* What this task involves *
Please collect every line in the items below that contains the word "thật", copying each such line in full.

* Source information *
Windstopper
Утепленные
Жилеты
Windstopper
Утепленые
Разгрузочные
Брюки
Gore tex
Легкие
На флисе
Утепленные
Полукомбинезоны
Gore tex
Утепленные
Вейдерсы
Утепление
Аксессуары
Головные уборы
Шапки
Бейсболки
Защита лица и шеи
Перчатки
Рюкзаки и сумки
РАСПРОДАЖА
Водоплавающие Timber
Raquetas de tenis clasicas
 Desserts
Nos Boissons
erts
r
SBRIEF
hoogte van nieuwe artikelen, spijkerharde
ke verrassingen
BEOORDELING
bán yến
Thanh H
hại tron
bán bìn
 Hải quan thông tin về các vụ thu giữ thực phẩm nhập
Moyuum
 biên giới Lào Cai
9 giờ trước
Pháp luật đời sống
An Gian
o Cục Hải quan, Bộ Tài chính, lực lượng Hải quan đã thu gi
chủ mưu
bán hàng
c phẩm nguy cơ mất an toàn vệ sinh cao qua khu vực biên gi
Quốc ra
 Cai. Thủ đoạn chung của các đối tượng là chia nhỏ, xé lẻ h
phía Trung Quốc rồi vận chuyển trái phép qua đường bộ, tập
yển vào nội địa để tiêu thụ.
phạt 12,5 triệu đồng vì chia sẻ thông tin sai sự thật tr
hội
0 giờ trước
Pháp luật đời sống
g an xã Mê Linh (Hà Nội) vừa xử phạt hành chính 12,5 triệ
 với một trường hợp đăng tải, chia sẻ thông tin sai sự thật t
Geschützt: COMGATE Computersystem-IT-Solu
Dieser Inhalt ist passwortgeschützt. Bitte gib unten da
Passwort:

* Result *
phạt 12,5 triệu đồng vì chia sẻ thông tin sai sự thật tr
 với một trường hợp đăng tải, chia sẻ thông tin sai sự thật t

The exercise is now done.